Replay and export are what make the execution surface operationally useful rather than just visually interesting.

Use replay when you need to understand:

  • how a run reached a bad state
  • which step changed the trajectory
  • whether the issue is deterministic

Use export when you need:

  • audit evidence
  • a debugging artifact to share with another engineer
  • a review package for compliance, governance, or product stakeholders

The most common tools are:

  • axonctl executions replay <id>
  • axonctl executions export <id>
  • GET /api/v1/executions/{id}/export

Approval-Aware Execution Handling

Approval-driven workflows need a slightly different operating loop. A pending execution is not always broken. It may be doing exactly what the governance design intended.

Operators should distinguish between:

  • a workflow waiting normally in an approval state
  • a queue that is backing up because reviewer operations are weak
  • a workflow that should never have required approval in the first place

That is why execution operations and Approvals And Exception Handling Patterns belong together.

What Good Teams Automate

Once the execution surface becomes important, teams usually automate:

  • live dashboards based on /api/v1/unified/executions/{id}/stream
  • alerts for abnormal failure or pending-approval spikes
  • exports for regulated review workflows
  • links from app incidents directly into execution detail pages

That is the point where AxonFlow starts to behave like a control plane platform rather than a single-service runtime.

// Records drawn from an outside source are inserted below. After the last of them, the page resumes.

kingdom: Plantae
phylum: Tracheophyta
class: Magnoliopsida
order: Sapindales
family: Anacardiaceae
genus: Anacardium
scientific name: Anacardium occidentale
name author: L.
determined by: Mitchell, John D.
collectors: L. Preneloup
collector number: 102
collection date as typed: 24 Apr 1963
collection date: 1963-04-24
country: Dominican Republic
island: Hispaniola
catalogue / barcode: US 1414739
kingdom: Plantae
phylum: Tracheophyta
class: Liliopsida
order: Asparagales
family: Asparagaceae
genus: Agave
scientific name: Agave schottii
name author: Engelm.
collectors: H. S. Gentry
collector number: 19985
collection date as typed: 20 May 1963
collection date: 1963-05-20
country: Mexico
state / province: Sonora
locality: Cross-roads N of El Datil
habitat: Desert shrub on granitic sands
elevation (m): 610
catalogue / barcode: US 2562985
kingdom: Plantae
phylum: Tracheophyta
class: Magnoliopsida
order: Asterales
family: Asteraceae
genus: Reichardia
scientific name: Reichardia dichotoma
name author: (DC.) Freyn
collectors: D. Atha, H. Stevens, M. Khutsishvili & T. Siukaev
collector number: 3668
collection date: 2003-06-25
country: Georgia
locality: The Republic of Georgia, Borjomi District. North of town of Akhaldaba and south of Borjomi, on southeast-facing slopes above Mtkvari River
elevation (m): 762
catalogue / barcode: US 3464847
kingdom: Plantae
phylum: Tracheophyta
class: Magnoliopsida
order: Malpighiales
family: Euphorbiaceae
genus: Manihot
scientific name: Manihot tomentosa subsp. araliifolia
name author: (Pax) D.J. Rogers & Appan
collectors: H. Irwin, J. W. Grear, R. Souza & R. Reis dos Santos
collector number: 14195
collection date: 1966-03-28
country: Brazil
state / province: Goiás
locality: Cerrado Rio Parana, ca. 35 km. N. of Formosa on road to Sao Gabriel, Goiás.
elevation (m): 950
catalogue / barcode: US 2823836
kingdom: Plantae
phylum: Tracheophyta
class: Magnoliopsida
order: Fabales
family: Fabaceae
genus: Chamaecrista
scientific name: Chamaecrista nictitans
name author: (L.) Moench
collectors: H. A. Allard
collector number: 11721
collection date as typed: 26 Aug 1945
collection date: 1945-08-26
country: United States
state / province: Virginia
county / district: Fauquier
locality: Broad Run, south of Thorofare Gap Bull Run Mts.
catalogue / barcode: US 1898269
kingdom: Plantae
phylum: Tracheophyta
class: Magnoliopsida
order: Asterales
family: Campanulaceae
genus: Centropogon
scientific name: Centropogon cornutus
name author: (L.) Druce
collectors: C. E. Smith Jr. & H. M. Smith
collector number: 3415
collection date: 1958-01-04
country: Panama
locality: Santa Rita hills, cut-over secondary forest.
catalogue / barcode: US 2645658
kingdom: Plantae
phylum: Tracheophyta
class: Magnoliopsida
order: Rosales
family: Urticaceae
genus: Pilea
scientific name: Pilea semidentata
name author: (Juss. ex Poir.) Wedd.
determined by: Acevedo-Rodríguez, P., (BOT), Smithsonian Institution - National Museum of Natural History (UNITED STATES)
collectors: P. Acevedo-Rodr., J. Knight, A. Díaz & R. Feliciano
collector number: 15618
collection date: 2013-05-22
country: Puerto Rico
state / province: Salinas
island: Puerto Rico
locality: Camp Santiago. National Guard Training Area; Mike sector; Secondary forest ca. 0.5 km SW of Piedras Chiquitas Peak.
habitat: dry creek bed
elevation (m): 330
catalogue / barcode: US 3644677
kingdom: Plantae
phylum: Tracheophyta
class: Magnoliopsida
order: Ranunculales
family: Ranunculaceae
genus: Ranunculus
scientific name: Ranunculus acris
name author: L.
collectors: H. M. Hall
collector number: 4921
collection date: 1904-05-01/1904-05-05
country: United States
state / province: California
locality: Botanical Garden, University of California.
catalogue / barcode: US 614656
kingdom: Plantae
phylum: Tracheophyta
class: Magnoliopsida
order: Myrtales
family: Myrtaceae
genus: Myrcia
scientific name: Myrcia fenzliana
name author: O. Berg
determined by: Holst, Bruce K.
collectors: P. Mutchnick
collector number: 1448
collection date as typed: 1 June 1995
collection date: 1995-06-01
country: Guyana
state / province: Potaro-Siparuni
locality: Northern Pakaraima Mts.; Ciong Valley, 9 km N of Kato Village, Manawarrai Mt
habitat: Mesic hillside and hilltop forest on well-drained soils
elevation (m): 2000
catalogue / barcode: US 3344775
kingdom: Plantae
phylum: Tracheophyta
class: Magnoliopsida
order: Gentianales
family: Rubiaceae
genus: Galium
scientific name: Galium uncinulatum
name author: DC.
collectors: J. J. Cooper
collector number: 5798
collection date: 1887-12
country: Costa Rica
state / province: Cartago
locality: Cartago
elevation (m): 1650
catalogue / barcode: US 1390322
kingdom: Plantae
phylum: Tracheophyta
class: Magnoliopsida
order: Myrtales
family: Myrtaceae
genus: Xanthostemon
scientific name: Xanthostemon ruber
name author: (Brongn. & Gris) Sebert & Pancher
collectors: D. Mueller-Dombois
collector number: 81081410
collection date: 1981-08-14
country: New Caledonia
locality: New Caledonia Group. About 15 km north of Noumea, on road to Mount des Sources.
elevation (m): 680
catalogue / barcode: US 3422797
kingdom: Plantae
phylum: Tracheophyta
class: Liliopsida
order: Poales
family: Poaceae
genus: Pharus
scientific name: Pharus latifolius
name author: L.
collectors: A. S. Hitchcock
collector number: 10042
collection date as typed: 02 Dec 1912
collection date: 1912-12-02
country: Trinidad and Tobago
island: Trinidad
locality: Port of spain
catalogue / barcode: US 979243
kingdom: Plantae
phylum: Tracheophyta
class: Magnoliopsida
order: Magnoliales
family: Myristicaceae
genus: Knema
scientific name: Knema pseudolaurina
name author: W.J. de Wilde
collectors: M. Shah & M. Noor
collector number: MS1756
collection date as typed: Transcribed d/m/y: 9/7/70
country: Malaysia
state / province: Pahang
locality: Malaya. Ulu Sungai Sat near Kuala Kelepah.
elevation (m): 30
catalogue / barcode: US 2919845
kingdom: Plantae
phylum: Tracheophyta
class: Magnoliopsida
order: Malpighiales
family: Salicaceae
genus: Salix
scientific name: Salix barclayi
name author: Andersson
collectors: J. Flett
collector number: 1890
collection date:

A Practical Maturity Curve

  • early stage: engineers use the execution viewer and axonctl directly
  • shared-team stage: dashboards and alerts are built around the unified execution APIs
  • enterprise stage: execution operations are combined with approvals, audit exports, portal workflows, and broader governance processes

Each stage builds on the same execution primitives. The difference is how much operator workflow grows around them.